Rather than just “think about attacking the contracts,” the best way I’ve found to do this is to just start writing out attack ideas first without even seeing if they're valid or not. I just spam out things that might be able to go wrong, and their possible worst-case impact.
Then, after I’ve written down a bunch of attacks, I write out why each can't be done, again, all at once without checking the code. As the final step, I then go through and verify, in the code, that what I thought about what would block these attacks are true. The perspective switching from “attack” to “defense” to “attack” thinking, is useful, and in this step, like all other steps, I’m building up my mental model of the code.
Deployment code, configuration, required monitoring, and governance actions are as much of a part of the final system as the code is. Check that everything here is correct, including manually verifying that all addresses are correct.
Lastly, there’s a lot of value in a few minutes of sanity fork testing. It’s amazing what you find just playing with a system. Code is often written to pass the tests, but it may do wrong things when used with different numbers or order of operations than the tests. This also ensures that the deploy and governance action results in a working system.
I usually record the fork testing I do here, clean it up a bit, and then save it to use again later once the code has actually been deployed.
When the first draft of the code has been written, I like to do an informal first-pass review, that looks nothing like this entire process. This lets us make any design corrections before we build out the test suites, and really add the quality to the system.

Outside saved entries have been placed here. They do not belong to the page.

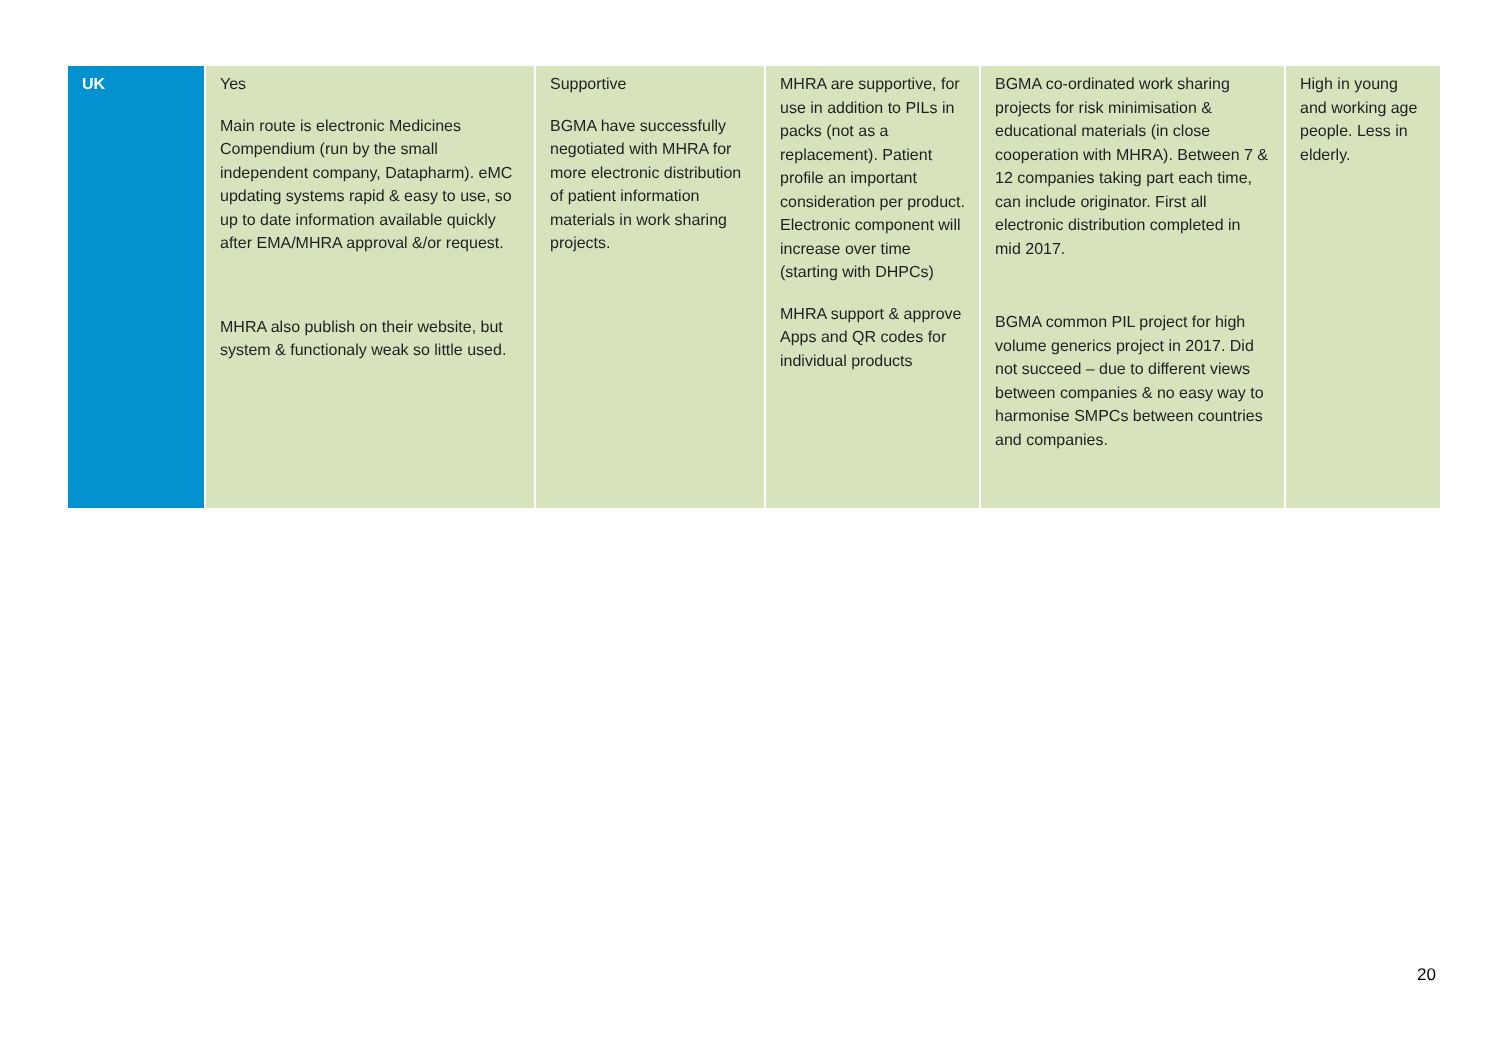| UK | Yes Main route is electronic Medicines Compendium (run by the small independent company, Datapharm). eMC updating systems rapid & easy to use, so up to date information available quickly after EMA/MHRA approval &/or request. MHRA also publish on their website, but system & functionaly weak so little used. | Supportive BGMA have successfully negotiated with MHRA for more electronic distribution of patient information materials in work sharing projects. | MHRA are supportive, for use in addition to PILs in packs (not as a replacement). Patient profile an important consideration per product. Electronic component will increase over time (starting with DHPCs) MHRA support & approve Apps and QR codes for individual products | BGMA co-ordinated work sharing projects for risk minimisation & educational materials (in close cooperation with MHRA). Between 7 & 12 companies taking part each time, can include originator. First all electronic distribution completed in mid 2017. BGMA common PIL project for high volume generics project in 2017. Did not succeed – due to different views between companies & no easy way to harmonise SMPCs between countries and companies. | High in young and working age people. Less in elderly. |
20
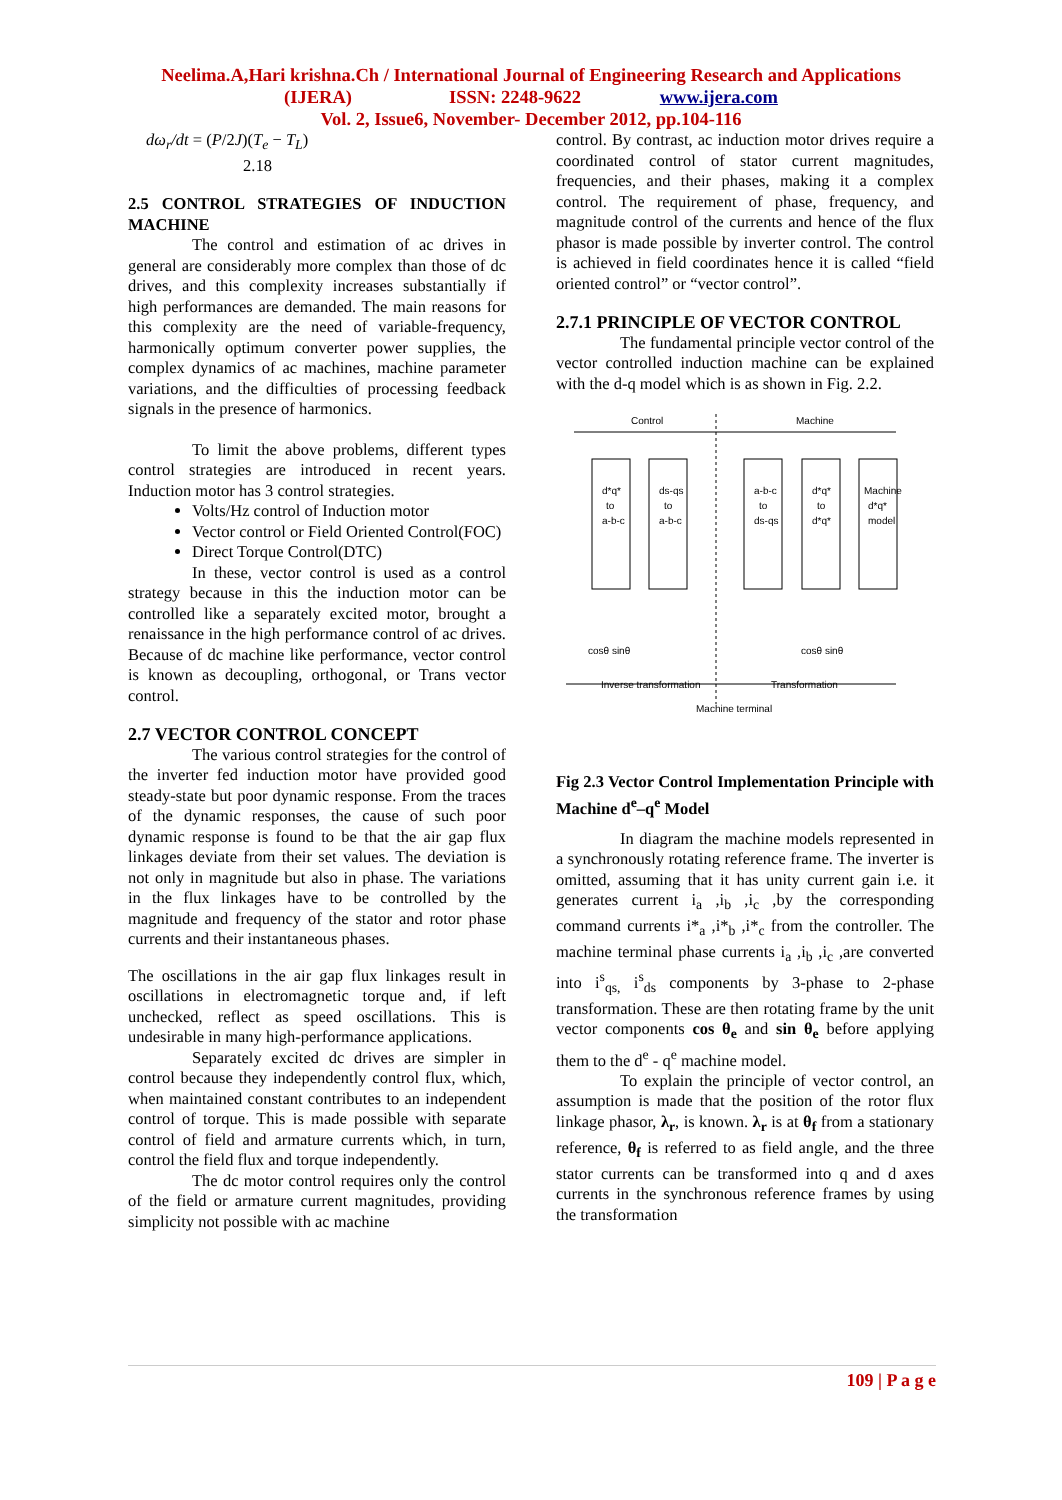Neelima.A,Hari krishna.Ch / International Journal of Engineering Research and Applications
(IJERA) ISSN: 2248-9622 www.ijera.com
Vol. 2, Issue6, November- December 2012, pp.104-116
dω<sub>r</sub>/dt = (P/2J)(T<sub>e</sub> − T<sub>L</sub>)
2.18
2.5 CONTROL STRATEGIES OF INDUCTION MACHINE
The control and estimation of ac drives in general are considerably more complex than those of dc drives, and this complexity increases substantially if high performances are demanded. The main reasons for this complexity are the need of variable-frequency, harmonically optimum converter power supplies, the complex dynamics of ac machines, machine parameter variations, and the difficulties of processing feedback signals in the presence of harmonics.
To limit the above problems, different types control strategies are introduced in recent years. Induction motor has 3 control strategies.
Volts/Hz control of Induction motor
Vector control or Field Oriented Control(FOC)
Direct Torque Control(DTC)
In these, vector control is used as a control strategy because in this the induction motor can be controlled like a separately excited motor, brought a renaissance in the high performance control of ac drives. Because of dc machine like performance, vector control is known as decoupling, orthogonal, or Trans vector control.
2.7 VECTOR CONTROL CONCEPT
The various control strategies for the control of the inverter fed induction motor have provided good steady-state but poor dynamic response. From the traces of the dynamic responses, the cause of such poor dynamic response is found to be that the air gap flux linkages deviate from their set values. The deviation is not only in magnitude but also in phase. The variations in the flux linkages have to be controlled by the magnitude and frequency of the stator and rotor phase currents and their instantaneous phases.
The oscillations in the air gap flux linkages result in oscillations in electromagnetic torque and, if left unchecked, reflect as speed oscillations. This is undesirable in many high-performance applications.
Separately excited dc drives are simpler in control because they independently control flux, which, when maintained constant contributes to an independent control of torque. This is made possible with separate control of field and armature currents which, in turn, control the field flux and torque independently.
The dc motor control requires only the control of the field or armature current magnitudes, providing simplicity not possible with ac machine
control. By contrast, ac induction motor drives require a coordinated control of stator current magnitudes, frequencies, and their phases, making it a complex control. The requirement of phase, frequency, and magnitude control of the currents and hence of the flux phasor is made possible by inverter control. The control is achieved in field coordinates hence it is called “field oriented control” or “vector control”.
2.7.1 PRINCIPLE OF VECTOR CONTROL
The fundamental principle vector control of the vector controlled induction machine can be explained with the d-q model which is as shown in Fig. 2.2.
Control
Machine
d*q*
to
a-b-c
ds-qs
to
a-b-c
a-b-c
to
ds-qs
d*q*
to
d*q*
Machine
d*q*
model
cosθ sinθ
cosθ sinθ
Inverse transformation
Transformation
Machine terminal
Fig 2.3 Vector Control Implementation Principle with Machine d<sup>e</sup>–q<sup>e</sup> Model
In diagram the machine models represented in a synchronously rotating reference frame. The inverter is omitted, assuming that it has unity current gain i.e. it generates current i<sub>a</sub> ,i<sub>b</sub> ,i<sub>c</sub> ,by the corresponding command currents i*<sub>a</sub> ,i*<sub>b</sub> ,i*<sub>c</sub> from the controller. The machine terminal phase currents i<sub>a</sub> ,i<sub>b</sub> ,i<sub>c</sub> ,are converted into i<sup>s</sup><sub>qs,</sub> i<sup>s</sup><sub>ds</sub> components by 3-phase to 2-phase transformation. These are then rotating frame by the unit vector components cos θ<sub>e</sub> and sin θ<sub>e</sub> before applying them to the d<sup>e</sup> - q<sup>e</sup> machine model.
To explain the principle of vector control, an assumption is made that the position of the rotor flux linkage phasor, λ<sub>r</sub>, is known. λ<sub>r</sub> is at θ<sub>f</sub> from a stationary reference, θ<sub>f</sub> is referred to as field angle, and the three stator currents can be transformed into q and d axes currents in the synchronous reference frames by using the transformation
109 | P a g e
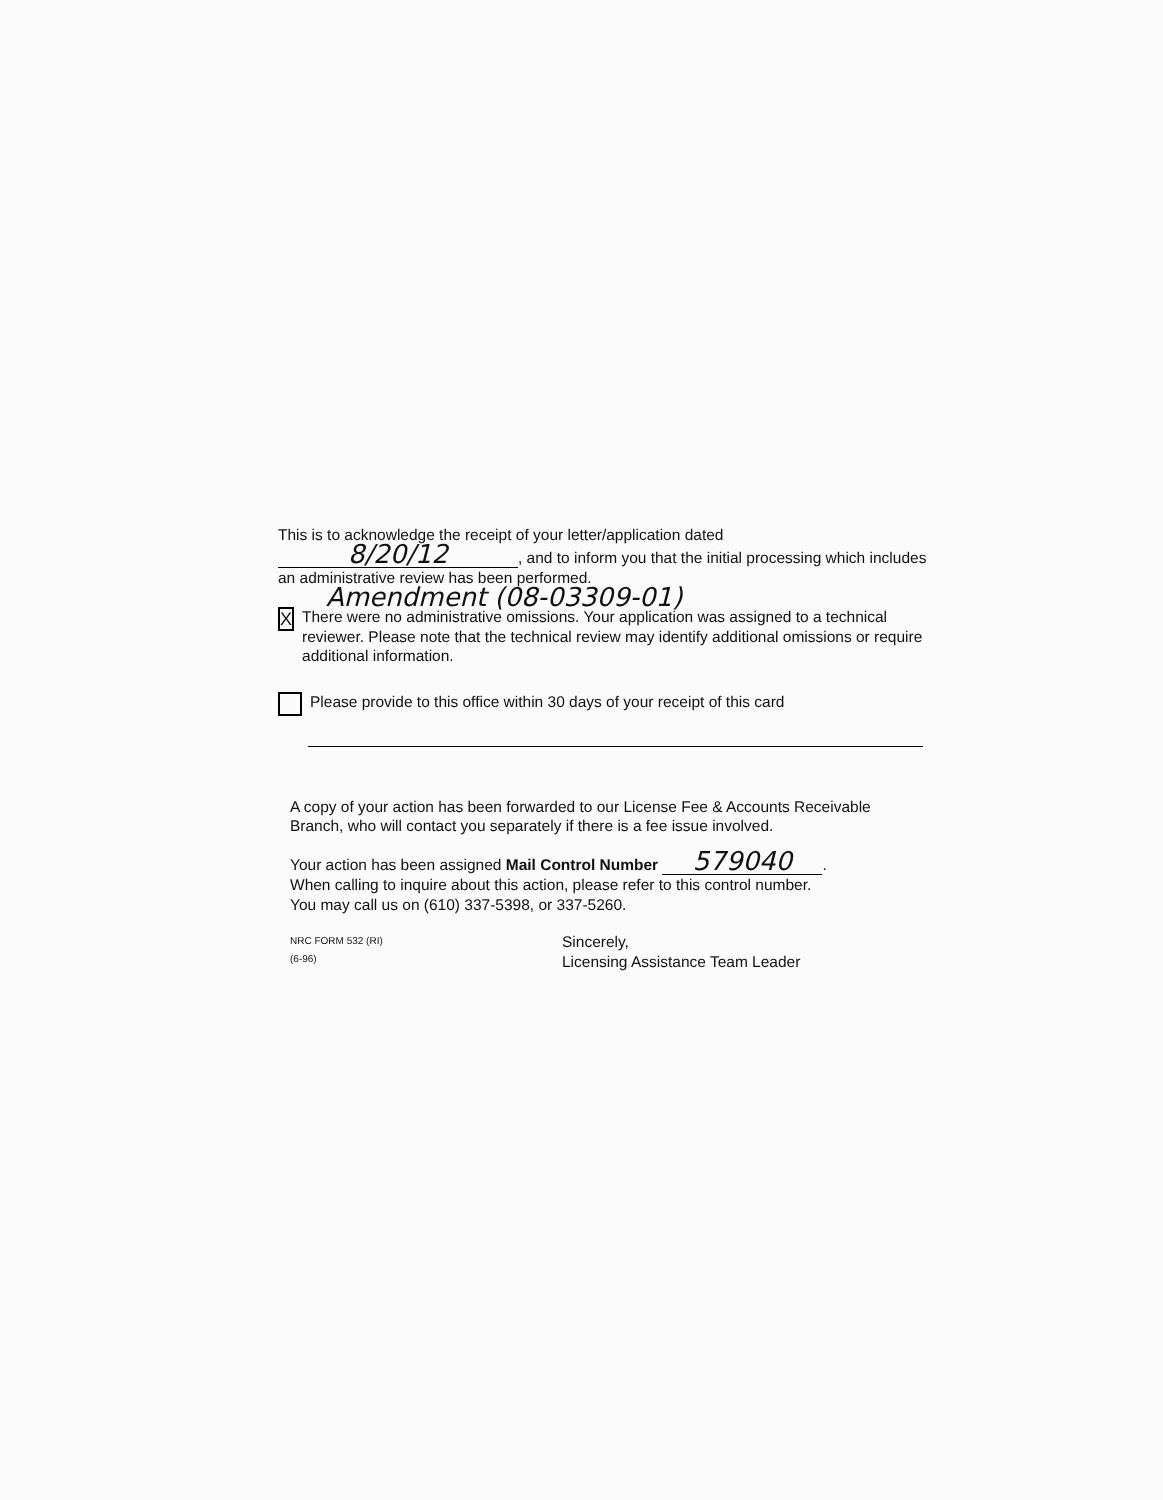This is to acknowledge the receipt of your letter/application dated
8/20/12, and to inform you that the initial processing which includes an administrative review has been performed.
Amendment (08-03309-01)
X
There were no administrative omissions. Your application was assigned to a technical reviewer. Please note that the technical review may identify additional omissions or require additional information.
Please provide to this office within 30 days of your receipt of this card
A copy of your action has been forwarded to our License Fee & Accounts Receivable Branch, who will contact you separately if there is a fee issue involved.
Your action has been assigned Mail Control Number 579040.
When calling to inquire about this action, please refer to this control number.
You may call us on (610) 337-5398, or 337-5260.
NRC FORM 532 (RI)
(6-96)
Sincerely,
Licensing Assistance Team Leader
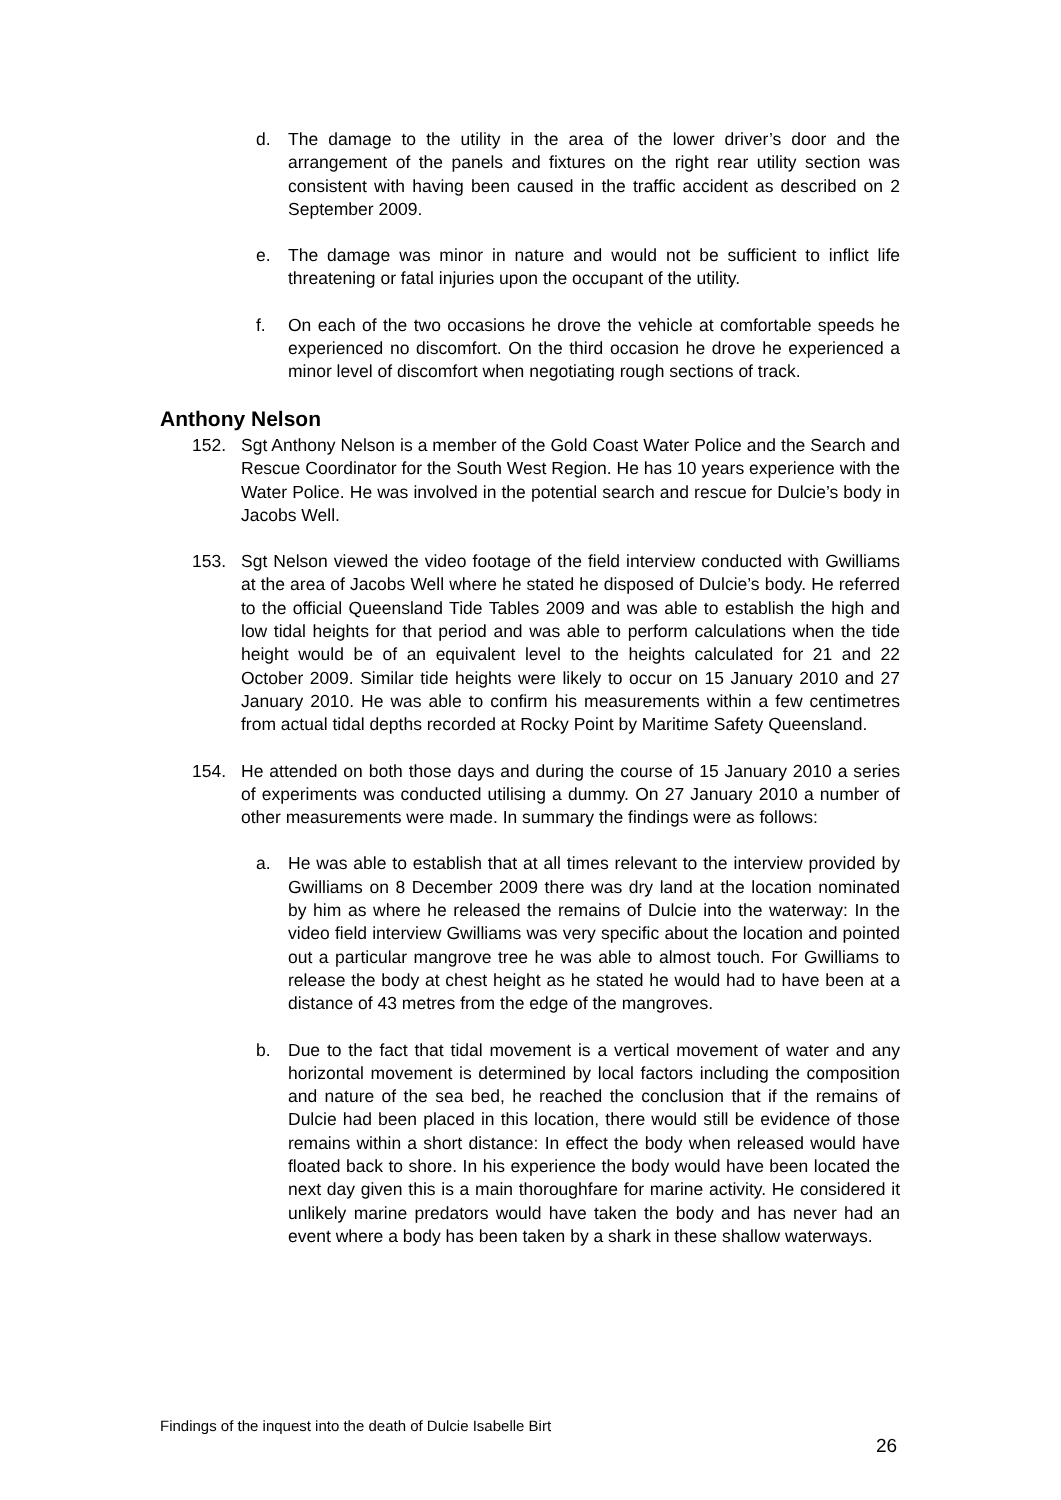d. The damage to the utility in the area of the lower driver’s door and the arrangement of the panels and fixtures on the right rear utility section was consistent with having been caused in the traffic accident as described on 2 September 2009.
e. The damage was minor in nature and would not be sufficient to inflict life threatening or fatal injuries upon the occupant of the utility.
f. On each of the two occasions he drove the vehicle at comfortable speeds he experienced no discomfort. On the third occasion he drove he experienced a minor level of discomfort when negotiating rough sections of track.
Anthony Nelson
152. Sgt Anthony Nelson is a member of the Gold Coast Water Police and the Search and Rescue Coordinator for the South West Region. He has 10 years experience with the Water Police. He was involved in the potential search and rescue for Dulcie’s body in Jacobs Well.
153. Sgt Nelson viewed the video footage of the field interview conducted with Gwilliams at the area of Jacobs Well where he stated he disposed of Dulcie’s body. He referred to the official Queensland Tide Tables 2009 and was able to establish the high and low tidal heights for that period and was able to perform calculations when the tide height would be of an equivalent level to the heights calculated for 21 and 22 October 2009. Similar tide heights were likely to occur on 15 January 2010 and 27 January 2010. He was able to confirm his measurements within a few centimetres from actual tidal depths recorded at Rocky Point by Maritime Safety Queensland.
154. He attended on both those days and during the course of 15 January 2010 a series of experiments was conducted utilising a dummy. On 27 January 2010 a number of other measurements were made. In summary the findings were as follows:
a. He was able to establish that at all times relevant to the interview provided by Gwilliams on 8 December 2009 there was dry land at the location nominated by him as where he released the remains of Dulcie into the waterway: In the video field interview Gwilliams was very specific about the location and pointed out a particular mangrove tree he was able to almost touch. For Gwilliams to release the body at chest height as he stated he would had to have been at a distance of 43 metres from the edge of the mangroves.
b. Due to the fact that tidal movement is a vertical movement of water and any horizontal movement is determined by local factors including the composition and nature of the sea bed, he reached the conclusion that if the remains of Dulcie had been placed in this location, there would still be evidence of those remains within a short distance: In effect the body when released would have floated back to shore. In his experience the body would have been located the next day given this is a main thoroughfare for marine activity. He considered it unlikely marine predators would have taken the body and has never had an event where a body has been taken by a shark in these shallow waterways.
Findings of the inquest into the death of Dulcie Isabelle Birt
26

So our real internal reviews happen after the code is written, and the owner of this set of code is happy with the code and tests. First, the owner does their own review, then tags-in the other two team members for their reviews.
The code owner themselves should always do the first review. They are currently the person who understands this code better than anyone in the entire universe, so by forcing some new perspectives, they’ve got a pretty good shot at finding a bug. Secondly, this lets the owner get some immediate feedback on how good their reviewing is, since if the owner doesn’t catch the bug, hopefully the other two reviewers will.
You want to do our full internal review process before sending the code to auditors. In this way, the external audit is a check on your internal process. If an auditor finds an important bug, then you need to go back and figure out how to change your internal review process so that this kind of bug does not slip through again.
The key to finding the hardest bugs is to look at the system from many different perspectives, and at many different levels. And use a checklist for the easy bugs!